===== Input material =====

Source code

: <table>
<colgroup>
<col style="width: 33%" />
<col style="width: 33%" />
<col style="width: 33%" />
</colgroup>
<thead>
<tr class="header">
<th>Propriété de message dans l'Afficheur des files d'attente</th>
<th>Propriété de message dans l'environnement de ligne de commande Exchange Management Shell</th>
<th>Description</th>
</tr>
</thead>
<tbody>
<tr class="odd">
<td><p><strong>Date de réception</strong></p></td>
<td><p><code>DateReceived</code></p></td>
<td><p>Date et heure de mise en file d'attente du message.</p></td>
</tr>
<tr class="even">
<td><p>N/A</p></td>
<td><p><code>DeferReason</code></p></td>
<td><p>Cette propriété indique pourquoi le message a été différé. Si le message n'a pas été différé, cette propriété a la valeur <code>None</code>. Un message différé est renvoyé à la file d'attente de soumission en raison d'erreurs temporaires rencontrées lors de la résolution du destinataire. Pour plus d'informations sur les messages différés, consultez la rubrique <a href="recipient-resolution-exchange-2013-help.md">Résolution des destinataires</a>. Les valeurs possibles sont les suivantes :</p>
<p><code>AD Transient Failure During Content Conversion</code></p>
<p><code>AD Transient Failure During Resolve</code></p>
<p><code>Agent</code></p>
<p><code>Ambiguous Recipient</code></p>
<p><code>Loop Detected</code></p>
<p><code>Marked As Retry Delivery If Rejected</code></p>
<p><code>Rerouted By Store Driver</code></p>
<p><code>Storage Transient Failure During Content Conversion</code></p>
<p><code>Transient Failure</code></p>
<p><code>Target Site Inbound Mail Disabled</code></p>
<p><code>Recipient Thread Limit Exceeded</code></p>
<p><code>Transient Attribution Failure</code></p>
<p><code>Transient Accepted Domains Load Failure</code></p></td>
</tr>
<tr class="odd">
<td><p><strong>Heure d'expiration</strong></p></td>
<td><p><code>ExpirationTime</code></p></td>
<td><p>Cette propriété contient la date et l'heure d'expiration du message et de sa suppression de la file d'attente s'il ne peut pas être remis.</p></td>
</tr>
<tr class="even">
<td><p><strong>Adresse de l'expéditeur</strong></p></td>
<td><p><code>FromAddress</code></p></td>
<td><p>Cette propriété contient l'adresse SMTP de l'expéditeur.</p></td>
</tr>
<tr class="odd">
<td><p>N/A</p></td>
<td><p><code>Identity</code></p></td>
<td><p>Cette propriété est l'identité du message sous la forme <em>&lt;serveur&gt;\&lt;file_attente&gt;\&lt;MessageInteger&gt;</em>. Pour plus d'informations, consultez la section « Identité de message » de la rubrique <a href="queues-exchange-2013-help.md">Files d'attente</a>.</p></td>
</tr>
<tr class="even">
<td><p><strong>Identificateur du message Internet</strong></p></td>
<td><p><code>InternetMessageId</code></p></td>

=====

What the task requires =>
Pick out each line in the rows above that contains the word "Pour", and copy those lines.

Expected answer =>
<td><p>Cette propriété indique pourquoi le message a été différé. Si le message n'a pas été différé, cette propriété a la valeur <code>None</code>. Un message différé est renvoyé à la file d'attente de soumission en raison d'erreurs temporaires rencontrées lors de la résolution du destinataire. Pour plus d'informations sur les messages différés, consultez la rubrique <a href="recipient-resolution-exchange-2013-help.md">Résolution des destinataires</a>. Les valeurs possibles sont les suivantes :</p>
<td><p>Cette propriété est l'identité du message sous la forme <em>&lt;serveur&gt;\&lt;file_attente&gt;\&lt;MessageInteger&gt;</em>. Pour plus d'informations, consultez la section « Identité de message » de la rubrique <a href="queues-exchange-2013-help.md">Files d'attente</a>.</p></td>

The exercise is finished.